Texte choisi:
====================

9 février 2022
Cour de cassation
Pourvoi n° 20-18.544

Première chambre civile - Formation restreinte hors RNSM/NA

Publié au Bulletin

ECLI:FR:CCASS:2022:C100131

Titres et sommaires

SUCCESSION - Rapport - Dispense - Limite - Assurance-vie - Primes manifestement exagérées - Primes versées sur un contrat d'assurance sur la vie racheté par son souscripteur - Application (non)

====================

Problèmes à résoudre:
(a) Traduisez en anglais cet énoncé de l'arrêt de la Cour de cassation : « SUCCESSION - Rapport - Dispense - Limite - Assurance-vie - Primes manifestement exagérées - Primes versées sur un contrat d'assurance sur la vie racheté par son souscripteur - Application (non) ».
(b) Présentez sous forme de liste le paragraphe de l'arrêt de la Cour de cassation qui commence par « SUCCESSION - Rapport », en conservant ses éléments essentiels.
(c) Reprenez l'arrêt de la Cour de cassation à la suite de sa dernière ligne.

====================

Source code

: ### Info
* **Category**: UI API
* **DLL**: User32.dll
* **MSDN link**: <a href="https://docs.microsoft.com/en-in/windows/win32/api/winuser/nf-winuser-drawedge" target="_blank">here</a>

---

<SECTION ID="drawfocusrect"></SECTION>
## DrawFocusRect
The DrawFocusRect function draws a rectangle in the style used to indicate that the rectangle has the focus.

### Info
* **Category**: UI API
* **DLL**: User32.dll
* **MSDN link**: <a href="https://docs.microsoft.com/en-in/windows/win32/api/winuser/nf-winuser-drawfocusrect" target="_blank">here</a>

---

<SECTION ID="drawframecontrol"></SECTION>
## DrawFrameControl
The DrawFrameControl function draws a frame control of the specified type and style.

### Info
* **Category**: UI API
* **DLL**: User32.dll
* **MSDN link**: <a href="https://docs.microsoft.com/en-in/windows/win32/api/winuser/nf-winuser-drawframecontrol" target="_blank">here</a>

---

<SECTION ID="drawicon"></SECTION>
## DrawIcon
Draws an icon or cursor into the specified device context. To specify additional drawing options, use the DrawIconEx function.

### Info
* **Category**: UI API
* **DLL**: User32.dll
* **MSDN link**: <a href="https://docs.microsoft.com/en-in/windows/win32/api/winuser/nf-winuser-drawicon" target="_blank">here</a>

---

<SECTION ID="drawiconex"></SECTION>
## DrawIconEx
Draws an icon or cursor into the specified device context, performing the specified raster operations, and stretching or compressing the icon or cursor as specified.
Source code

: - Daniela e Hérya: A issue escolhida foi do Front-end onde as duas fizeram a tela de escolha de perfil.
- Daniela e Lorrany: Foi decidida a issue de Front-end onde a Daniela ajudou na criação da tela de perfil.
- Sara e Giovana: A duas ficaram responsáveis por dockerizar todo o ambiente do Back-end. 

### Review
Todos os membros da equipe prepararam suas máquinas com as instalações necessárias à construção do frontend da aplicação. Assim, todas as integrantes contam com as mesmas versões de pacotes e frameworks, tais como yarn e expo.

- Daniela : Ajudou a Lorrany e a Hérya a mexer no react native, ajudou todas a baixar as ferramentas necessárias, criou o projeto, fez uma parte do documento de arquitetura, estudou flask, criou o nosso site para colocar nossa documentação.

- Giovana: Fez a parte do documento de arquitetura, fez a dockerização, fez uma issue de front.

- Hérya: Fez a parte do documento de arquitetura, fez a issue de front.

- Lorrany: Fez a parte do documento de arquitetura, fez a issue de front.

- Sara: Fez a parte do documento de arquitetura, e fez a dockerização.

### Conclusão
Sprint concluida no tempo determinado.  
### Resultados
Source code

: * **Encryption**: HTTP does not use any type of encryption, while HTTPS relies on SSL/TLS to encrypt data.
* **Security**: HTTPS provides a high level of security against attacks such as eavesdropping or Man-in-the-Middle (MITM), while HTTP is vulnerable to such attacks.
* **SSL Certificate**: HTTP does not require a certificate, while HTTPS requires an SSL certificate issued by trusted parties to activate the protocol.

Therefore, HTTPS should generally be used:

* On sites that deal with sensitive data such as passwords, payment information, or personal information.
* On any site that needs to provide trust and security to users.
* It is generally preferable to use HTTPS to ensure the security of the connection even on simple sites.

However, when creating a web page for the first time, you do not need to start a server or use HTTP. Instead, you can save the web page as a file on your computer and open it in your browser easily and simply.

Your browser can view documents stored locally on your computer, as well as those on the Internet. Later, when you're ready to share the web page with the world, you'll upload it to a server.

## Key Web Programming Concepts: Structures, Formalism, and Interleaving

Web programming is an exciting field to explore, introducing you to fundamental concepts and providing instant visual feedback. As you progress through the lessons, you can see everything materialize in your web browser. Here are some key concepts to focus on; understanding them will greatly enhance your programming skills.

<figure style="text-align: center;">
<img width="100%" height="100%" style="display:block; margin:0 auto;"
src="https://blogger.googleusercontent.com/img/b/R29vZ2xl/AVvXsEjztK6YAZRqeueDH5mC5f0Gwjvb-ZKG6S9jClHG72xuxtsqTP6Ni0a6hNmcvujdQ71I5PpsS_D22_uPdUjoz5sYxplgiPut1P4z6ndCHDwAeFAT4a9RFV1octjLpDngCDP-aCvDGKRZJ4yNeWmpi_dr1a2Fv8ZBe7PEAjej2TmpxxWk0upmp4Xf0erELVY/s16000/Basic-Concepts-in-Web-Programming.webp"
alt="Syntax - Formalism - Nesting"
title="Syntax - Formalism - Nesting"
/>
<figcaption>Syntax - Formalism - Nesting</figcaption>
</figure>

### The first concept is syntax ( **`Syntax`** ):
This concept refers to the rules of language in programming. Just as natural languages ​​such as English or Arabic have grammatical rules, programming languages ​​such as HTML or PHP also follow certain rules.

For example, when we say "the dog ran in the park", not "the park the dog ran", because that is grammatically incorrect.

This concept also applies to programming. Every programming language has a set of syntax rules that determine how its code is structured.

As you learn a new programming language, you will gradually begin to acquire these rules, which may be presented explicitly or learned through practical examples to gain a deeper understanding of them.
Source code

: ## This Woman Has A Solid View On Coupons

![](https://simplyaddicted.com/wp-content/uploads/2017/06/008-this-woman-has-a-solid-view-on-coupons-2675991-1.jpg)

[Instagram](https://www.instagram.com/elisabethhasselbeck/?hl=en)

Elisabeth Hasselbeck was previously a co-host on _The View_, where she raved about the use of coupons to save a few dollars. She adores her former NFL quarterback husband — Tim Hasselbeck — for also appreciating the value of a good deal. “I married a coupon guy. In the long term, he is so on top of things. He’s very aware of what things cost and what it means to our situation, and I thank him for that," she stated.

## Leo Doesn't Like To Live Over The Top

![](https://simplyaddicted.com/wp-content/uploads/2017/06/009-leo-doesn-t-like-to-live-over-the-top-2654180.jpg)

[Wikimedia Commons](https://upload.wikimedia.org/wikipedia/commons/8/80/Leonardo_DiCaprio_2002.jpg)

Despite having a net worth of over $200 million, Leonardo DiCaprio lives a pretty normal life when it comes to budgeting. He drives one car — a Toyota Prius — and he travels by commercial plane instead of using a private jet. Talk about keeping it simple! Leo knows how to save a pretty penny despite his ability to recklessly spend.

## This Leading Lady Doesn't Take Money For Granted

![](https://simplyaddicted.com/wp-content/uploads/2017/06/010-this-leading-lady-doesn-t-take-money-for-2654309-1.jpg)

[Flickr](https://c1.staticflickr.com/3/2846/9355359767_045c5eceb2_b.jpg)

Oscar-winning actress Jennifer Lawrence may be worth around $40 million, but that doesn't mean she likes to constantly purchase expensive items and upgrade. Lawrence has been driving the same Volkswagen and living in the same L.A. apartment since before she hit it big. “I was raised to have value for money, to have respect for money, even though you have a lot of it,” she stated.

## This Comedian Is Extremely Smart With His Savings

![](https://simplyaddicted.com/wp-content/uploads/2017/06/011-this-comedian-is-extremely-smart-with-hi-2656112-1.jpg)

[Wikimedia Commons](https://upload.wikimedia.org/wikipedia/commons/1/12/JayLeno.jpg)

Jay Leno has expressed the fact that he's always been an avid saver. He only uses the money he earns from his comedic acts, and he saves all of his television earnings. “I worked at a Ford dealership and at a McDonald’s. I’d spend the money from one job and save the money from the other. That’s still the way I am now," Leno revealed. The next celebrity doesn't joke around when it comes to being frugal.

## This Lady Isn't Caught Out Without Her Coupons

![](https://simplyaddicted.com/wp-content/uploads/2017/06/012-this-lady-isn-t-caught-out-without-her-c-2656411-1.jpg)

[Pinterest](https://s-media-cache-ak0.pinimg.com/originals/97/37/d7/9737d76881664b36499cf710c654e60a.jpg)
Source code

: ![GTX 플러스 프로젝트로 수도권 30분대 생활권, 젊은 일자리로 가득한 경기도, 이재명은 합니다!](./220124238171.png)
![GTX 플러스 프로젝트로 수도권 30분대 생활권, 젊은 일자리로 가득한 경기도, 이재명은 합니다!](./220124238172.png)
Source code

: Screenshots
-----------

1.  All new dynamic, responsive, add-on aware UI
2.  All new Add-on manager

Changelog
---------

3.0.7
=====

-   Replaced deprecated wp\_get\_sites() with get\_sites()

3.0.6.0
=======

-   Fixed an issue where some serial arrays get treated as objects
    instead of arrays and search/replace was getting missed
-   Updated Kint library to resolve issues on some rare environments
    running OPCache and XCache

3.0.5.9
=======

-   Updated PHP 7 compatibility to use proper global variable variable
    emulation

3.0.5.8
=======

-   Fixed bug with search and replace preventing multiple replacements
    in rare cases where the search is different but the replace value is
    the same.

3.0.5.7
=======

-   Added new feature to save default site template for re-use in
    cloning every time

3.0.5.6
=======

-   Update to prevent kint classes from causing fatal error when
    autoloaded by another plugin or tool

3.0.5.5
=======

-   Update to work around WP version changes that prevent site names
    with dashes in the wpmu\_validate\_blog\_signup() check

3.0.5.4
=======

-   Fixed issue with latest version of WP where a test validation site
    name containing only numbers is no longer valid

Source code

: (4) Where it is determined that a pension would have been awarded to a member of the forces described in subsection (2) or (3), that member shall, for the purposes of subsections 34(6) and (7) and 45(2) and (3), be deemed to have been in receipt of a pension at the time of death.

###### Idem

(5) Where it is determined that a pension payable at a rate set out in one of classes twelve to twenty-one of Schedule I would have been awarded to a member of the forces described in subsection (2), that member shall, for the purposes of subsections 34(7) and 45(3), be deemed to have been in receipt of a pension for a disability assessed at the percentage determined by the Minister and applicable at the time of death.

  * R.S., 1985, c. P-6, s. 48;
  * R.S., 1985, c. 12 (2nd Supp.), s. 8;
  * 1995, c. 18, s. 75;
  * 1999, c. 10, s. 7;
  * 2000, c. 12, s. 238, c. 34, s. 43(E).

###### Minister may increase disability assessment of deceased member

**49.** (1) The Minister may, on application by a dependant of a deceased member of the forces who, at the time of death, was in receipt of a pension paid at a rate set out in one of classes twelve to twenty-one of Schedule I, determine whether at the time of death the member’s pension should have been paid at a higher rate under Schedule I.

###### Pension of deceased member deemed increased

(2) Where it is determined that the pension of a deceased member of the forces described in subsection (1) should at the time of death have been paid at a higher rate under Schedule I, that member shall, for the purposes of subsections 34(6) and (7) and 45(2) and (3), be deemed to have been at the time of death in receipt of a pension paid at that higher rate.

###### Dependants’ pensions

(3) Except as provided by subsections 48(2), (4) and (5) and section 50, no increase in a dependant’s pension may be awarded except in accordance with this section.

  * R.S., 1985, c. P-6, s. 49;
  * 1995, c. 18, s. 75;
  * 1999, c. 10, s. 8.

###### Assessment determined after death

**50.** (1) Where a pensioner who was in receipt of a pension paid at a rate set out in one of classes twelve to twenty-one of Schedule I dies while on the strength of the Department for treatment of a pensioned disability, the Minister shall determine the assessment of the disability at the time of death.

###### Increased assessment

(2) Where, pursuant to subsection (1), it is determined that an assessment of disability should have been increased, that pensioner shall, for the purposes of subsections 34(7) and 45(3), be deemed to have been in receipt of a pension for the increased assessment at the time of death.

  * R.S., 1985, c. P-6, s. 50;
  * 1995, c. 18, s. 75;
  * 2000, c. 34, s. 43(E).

====================

Corrigés:
(a) SUCCESSION - Hotchpot - Exemption - Limit - Life insurance - Manifestly excessive premiums - Premiums paid on a life insurance policy surrendered by its policyholder - Application (no)

(b)
- Matière : succession
- Notion : rapport, avec sa dispense et la limite de celle-ci
- Domaine : assurance-vie, primes manifestement exagérées
- Cas visé : primes versées sur un contrat d'assurance sur la vie racheté par son souscripteur
- Application : non

(c)
Les dispositions de l'article L. 132-13 du code des assurances, dont il résulte que les primes manifestement exagérées réglées par le souscripteur d'un contrat d'assurance sur la vie sont soumises à la règle du rapport à succession et à celle de la réduction pour atteinte à la réserve des héritiers du contractant, ne s'appliquent pas aux primes versées sur un contrat d'assurance sur la vie racheté par son souscripteur

ASSURANCE DE PERSONNES - Assurance vie - Décès - Décès du souscripteur - Sommes dispensées de rapport à la succession - Limite - Primes manifestement exagérées - Primes versées sur un contrat d'assurance sur la vie racheté par son souscripteur - Application (non)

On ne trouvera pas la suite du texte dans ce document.